All went well during a fortnight – then my calamities began. The white elephant was stolen! I was called up at dead of night and informed of this fearful misfortune. For some moments I was beside myself with terror and anxiety; I was helpless. Then I grew calmer and collected my faculties. I soon saw my course – for, indeed, there was but the one; course for an intelligent man to pursue. Late as it was, I flew to New York and got a policeman to conduct me to the headquarters of the detective force. Fortunately I arrived in time, though the chief of the force, the celebrated Inspector Blunt was just on the point of leaving for his home.

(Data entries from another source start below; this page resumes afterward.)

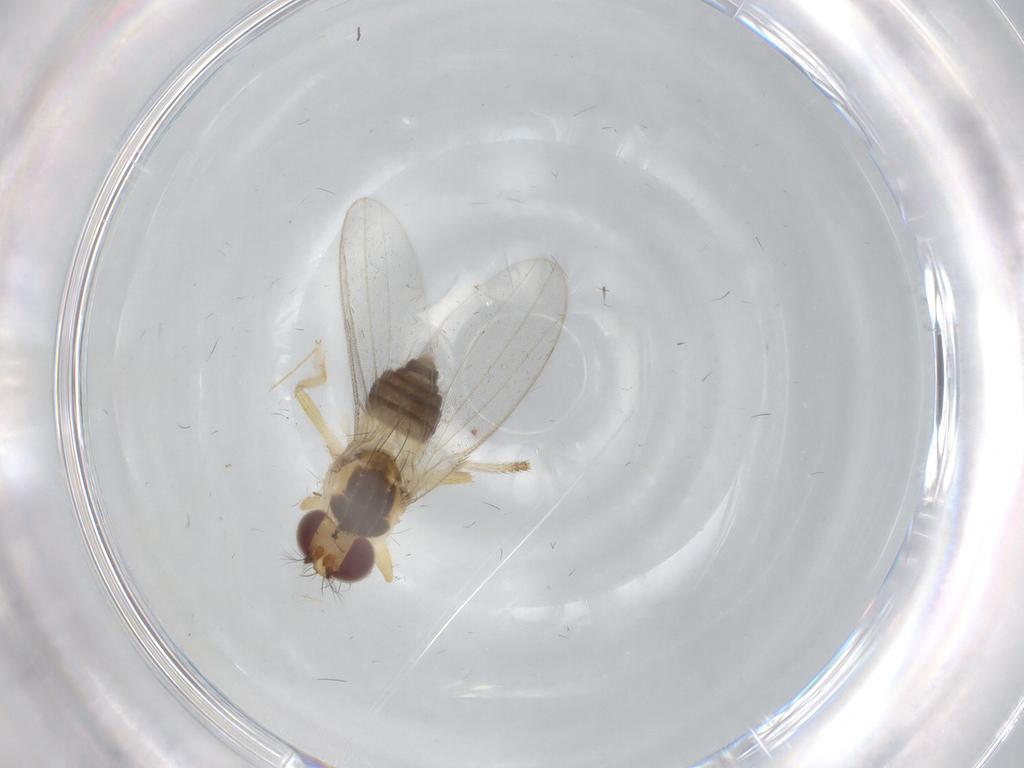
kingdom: Animalia
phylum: Arthropoda
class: Insecta
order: Diptera
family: Periscelididae
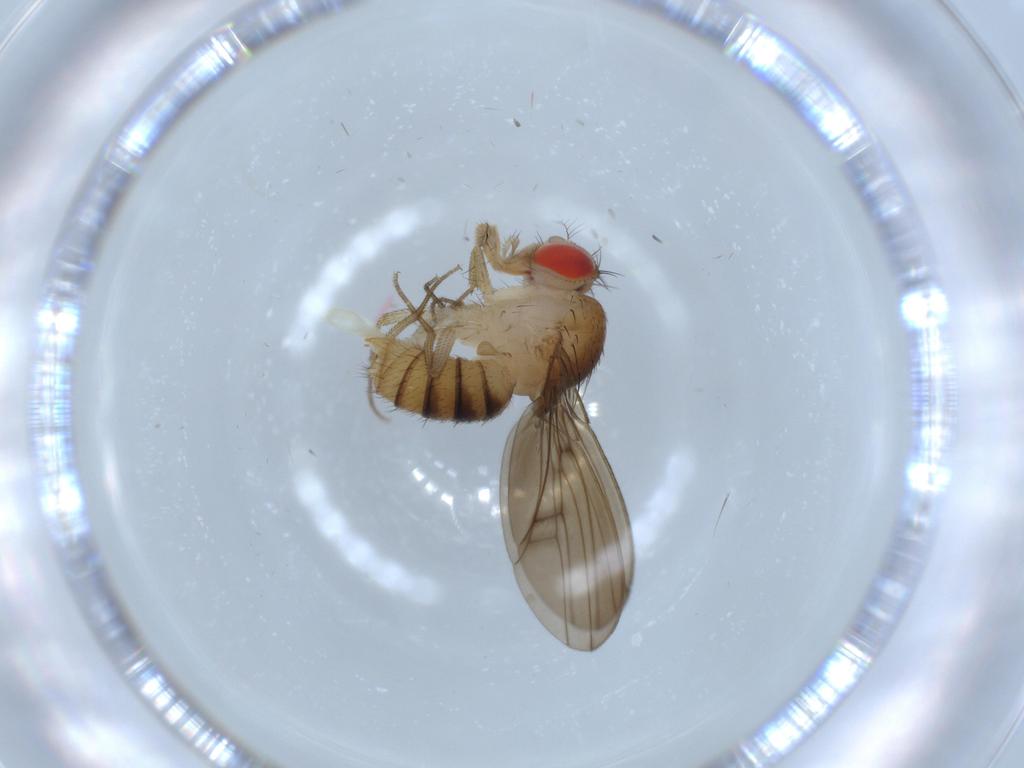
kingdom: Animalia
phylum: Arthropoda
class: Insecta
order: Diptera
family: Drosophilidae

He was a man of middle size and compact frame, and when he was thinking deeply he had a way of kniting his brows and tapping his forehead reflectively with his finger, which impressed you at once with the conviction that you stood in the presence of a person of no common order. The very sight of him gave me confidence and made me hopeful. I stated my errand. It did not flurry him in the least; it had no more visible effect upon his iron self-possession than if I had told him somebody had stolen my dog. He motioned me to a seat, and said, calmly:

‘Allow me to think a moment, please.’

So saying, he sat down at his office table and leaned his head upon his hand. Several clerks were at work at the other end of the room; the scratching of their pens was all the sound I heard during the next six or seven minutes. Meantime the inspector sat there, buried in thought. Finally he raised his head, and there was that in the firm lines of his face which showed me that his brain had done its work and his plan was made. Said he – and his voice was low and impressive:

‘This is no ordinary case. Every step must be warily taken; each step must be made sure before the next is ventured. And secrecy must be observed – secrecy profound and absolute. Speak to no one about the matter, not even the reporters. I will take care of them; I will see that they get only what it may suit my ends to let them know.’ He touched a bell; a youth appeared.

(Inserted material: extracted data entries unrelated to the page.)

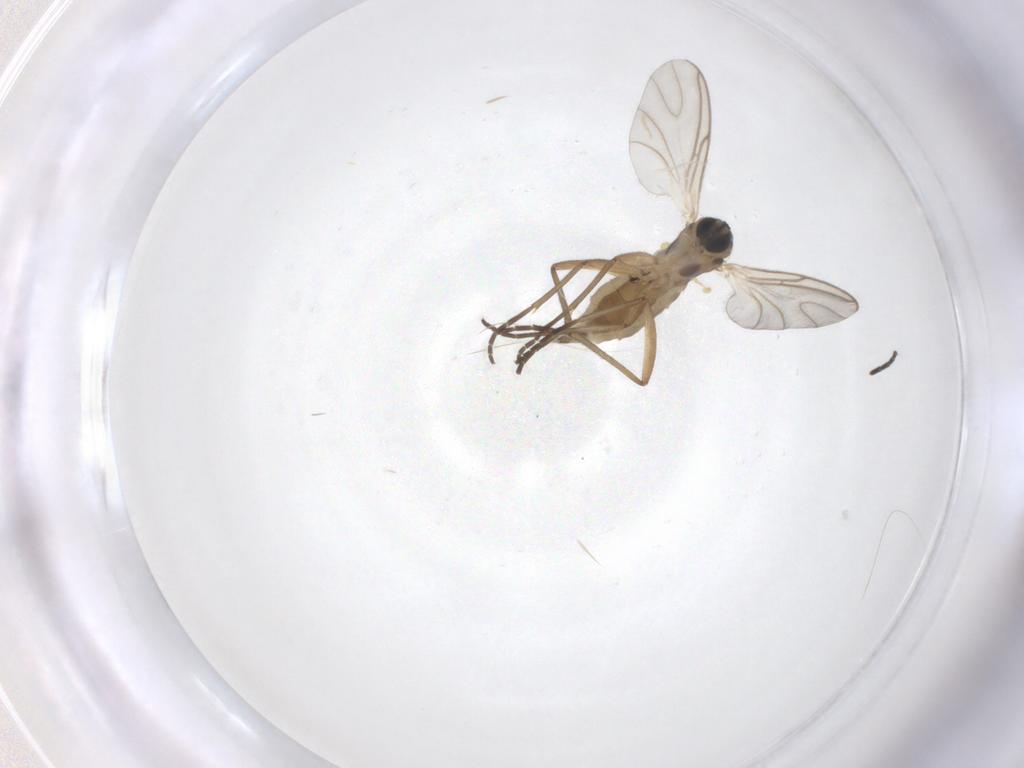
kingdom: Animalia
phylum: Arthropoda
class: Insecta
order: Diptera
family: Sciaridae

‘Alaric, tell the reporters to remain for the present.’ The boy retired. ‘Now let us proceed to business – and systematically. Nothing can be accomplished in this trade of mine without strict and minute method.’

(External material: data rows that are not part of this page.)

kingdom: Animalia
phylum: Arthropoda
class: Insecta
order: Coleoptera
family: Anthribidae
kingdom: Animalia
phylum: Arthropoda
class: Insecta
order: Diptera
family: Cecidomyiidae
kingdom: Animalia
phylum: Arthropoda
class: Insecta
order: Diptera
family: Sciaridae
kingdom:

He took a pen and some paper. ‘Now – name of the elephant?’

‘Hassan Ben Ali Ben Selim Abdallah Mohammed Moist Alhammal Jamsetjejeebhoy Dhuleep Sultan Ebu Bhudpoor.’

‘Very well. Given name?’

‘Jumbo.’

‘Very well. Place of birth?’

‘The capital city of Siam.’

‘Parents living?’

‘No – dead.’

‘Had they any other issue besides this one?’

‘None. He was an only child.’

‘Very well. These matters are sufficient under that head. Now please describe the elephant, and leave out no particular, however insignificant – that is, insignificant from your point of view. To me in my profession there are no insignificant particulars; they do not exist.’

I described he wrote. When I was done, he said:

‘Now listen. If I have made any mistakes, correct me.’

He read as follows:

‘Height, 19 feet; length from apex of forehead insertion of tail, 26 feet; length of trunk, 16 feet; length of tail, 6 feet; total length, including trunk, and tail, 48 feet; length of tusks, 9 feet; ears keeping with these dimensions; footprint resembles the mark left when one up-ends a barrel in the snow; the color of the elephant, a dull white; has a hole the size of a plate in each ear for the insertion of jewelry and possesses the habit in a remarkable degree of squirting water upon spectators and of maltreating with his trunk not only such persons as he is acquainted with, but even entire strangers; limps slightly with his right hind leg, and has a small scar in his left armpit caused by a former boil; had on, when stolen, a castle containing seats for fifteen persons, and a gold-cloth saddle-blanket the size of an ordinary carpet.’